Mary didn’t show up looking for resurrection; she just showed up. She showed up
outside the tomb where Christ was buried…and she wept.
It turns out that’s all it takes for us
to witness resurrection. To show up to the places of grief and sorrow in this
world. To stay awhile, and let our hearts break over it. And then, simply, to
weep.
Friends, the Easter morning, we,
too, are invited to show up at tombs where Christ is buried. Those of you who
were here on Good Friday will remember that we looked at some of the places in
our world where Christ is still being crucified today. Young African American
men shot in the streets. Syrian children killed by gas and bombs and war. Immigrants
starving to death in the desert. Ourselves or our loved ones living in the
grips of addiction, or mental illness.
There is no shortage of tombs in our
world, places where disaster has struck, and hope seems lost, and those left in
its wake have nothing to do but weep.
Perhaps being an “Easter people” in
the style of Mary Magdalene means that we simply show up and join them. That we
go to those places of deepest suffering in our world and our community, and do something
as simple and prophetic and seemingly unhelpful – and yet as beautiful as weeping.
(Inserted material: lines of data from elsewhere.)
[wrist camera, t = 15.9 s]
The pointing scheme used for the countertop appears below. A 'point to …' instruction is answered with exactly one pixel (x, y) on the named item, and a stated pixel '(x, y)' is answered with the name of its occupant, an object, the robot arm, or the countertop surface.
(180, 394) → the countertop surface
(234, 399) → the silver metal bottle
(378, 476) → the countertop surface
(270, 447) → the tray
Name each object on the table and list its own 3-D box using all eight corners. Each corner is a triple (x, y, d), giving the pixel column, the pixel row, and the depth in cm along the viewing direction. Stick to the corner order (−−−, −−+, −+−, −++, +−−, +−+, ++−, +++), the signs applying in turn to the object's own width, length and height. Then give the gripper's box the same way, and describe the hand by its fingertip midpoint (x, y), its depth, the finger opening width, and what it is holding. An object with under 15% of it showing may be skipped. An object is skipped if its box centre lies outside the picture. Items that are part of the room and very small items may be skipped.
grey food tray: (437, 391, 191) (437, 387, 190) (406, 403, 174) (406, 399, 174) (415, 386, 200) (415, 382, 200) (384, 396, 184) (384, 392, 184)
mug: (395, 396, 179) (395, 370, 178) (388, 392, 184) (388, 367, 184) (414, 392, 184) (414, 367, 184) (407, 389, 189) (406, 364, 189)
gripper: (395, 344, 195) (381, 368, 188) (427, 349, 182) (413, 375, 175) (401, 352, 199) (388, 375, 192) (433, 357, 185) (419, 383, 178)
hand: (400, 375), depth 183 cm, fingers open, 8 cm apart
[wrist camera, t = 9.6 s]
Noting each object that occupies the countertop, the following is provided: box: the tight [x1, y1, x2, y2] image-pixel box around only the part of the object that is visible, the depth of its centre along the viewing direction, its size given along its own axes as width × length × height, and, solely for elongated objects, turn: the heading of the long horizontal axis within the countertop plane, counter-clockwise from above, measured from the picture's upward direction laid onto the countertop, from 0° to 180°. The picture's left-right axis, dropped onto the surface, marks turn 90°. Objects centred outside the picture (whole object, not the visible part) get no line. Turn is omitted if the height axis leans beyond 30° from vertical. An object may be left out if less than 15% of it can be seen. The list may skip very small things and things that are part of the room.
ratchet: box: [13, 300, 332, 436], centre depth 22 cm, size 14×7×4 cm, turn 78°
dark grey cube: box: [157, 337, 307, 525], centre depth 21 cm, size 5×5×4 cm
Perhaps being an Easter people means
being present, and making ourselves available to the suffering, feeling it as
if it were our own – and sometimes it is. And then choosing to participate in
resurrection.
For
friends, Resurrection – life out of death, hope out of sorrow – it is already
there. That’s what we proclaim this morning: Christ is Risen, he is Risen
indeed! Hope seems lost; and yet, Christ is Risen. Death breaks our hearts; and
yet, Christ is Risen. The powers and principalities of our world drop bombs and
flex their nuclear muscles, throwing our world into chaos and fear; and yet,
Christ is Risen.
It doesn’t cancel out death, and
pain, and suffering, that’s not how Resurrection works. Resurrection says, “I
see the heartbreaking, death-dealing powers and realities of the world; I see
them. But I have seen the Lord, and I know that the way things are is not the
way they have to be. And in spite of all that is broken in this world, I am
going to show up and live into that new world that I now know is possible. I
showed up, and I wept, and I saw the Lord, and now everything is different.”
So
friends, will we show up? Will we show up for the poor, the homeless, the
strangers, the grieving? Will we show up for each other?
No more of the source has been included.